Another time when I was Teacher in Charge of a school in the Gulf of Papua in 1962, sitting on the steps of my one-roomed donga looking out to sea when I saw a white man walking past on the beach. Someone to talk to! I yelled and he stopped and looked at me; walked toward me and as he approached started telling me he was on a mission for God. A bloody Jehovah's! Even though he was going to give me a serving of the bible I invited him to stay the night. As I recall he wasn't too heavy and he may have had a beer?

Teaching high school back in Western Australia I have taught a number of Plymouth Brethren kids. They are easy to pick out in a crowd. The girls wear denim skirts and have long hair with a head scarf. The girls are not allowed to study academic subjects. The boys look very vegan somehow and always get employment within a large circle of Sect businesses. When they were in the government education system they were not allowed to eat with other humans and at lunchtime a string of people movers arrived at the school to take them away for lunch. They are not allowed to have or view computers. Any member of the sect who opts out is denounced and not allowed to talk to family remaining in the sect.
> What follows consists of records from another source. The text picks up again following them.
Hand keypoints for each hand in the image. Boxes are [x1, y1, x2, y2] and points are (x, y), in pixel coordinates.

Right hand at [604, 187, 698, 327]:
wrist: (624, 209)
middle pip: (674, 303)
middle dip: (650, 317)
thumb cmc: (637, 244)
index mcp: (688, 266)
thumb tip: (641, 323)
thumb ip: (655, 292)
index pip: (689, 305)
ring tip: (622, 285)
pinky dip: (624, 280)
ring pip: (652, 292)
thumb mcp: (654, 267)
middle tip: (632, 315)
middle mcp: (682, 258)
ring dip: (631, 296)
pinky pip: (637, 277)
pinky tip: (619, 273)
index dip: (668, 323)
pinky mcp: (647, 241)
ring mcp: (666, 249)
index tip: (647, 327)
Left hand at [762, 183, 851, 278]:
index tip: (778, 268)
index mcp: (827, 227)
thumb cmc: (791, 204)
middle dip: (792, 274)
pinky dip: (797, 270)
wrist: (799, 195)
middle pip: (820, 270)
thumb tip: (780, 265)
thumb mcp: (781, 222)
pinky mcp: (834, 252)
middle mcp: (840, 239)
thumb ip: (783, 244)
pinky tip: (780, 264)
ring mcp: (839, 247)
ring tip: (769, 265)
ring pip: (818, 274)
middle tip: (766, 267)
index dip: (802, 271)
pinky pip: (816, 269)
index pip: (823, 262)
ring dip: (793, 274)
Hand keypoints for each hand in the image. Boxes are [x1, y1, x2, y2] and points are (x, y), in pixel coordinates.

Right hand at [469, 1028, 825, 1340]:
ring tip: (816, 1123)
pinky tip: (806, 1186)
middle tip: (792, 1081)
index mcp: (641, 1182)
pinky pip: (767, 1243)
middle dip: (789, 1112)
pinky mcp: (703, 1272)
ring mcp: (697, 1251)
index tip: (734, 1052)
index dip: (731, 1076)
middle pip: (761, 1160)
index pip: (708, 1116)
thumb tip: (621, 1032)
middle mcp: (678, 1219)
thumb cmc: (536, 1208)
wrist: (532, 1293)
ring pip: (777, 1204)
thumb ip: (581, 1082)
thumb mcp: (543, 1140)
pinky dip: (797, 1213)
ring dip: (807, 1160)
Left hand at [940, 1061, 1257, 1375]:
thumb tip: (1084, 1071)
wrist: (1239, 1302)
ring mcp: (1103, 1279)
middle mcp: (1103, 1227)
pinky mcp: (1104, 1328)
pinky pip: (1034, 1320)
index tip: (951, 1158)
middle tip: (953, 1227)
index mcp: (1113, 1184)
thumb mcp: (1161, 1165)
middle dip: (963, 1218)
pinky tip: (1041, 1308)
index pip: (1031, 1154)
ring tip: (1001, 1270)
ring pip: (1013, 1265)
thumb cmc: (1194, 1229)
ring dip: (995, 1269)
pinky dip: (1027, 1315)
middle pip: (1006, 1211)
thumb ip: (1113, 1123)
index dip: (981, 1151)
I taught genetics to a year 10 class in which there were five 'Brevo' members. I had to announce at the start of each lesson whether I was going to mention anything concerning sex. They would get up and leave if we were going to get a bit rude. Lots of fun with that one!

I could go on with stories about AOGs, Seven Day Adventists, Methodists and Catholics, but I won't, because some of my friends belong in that lot.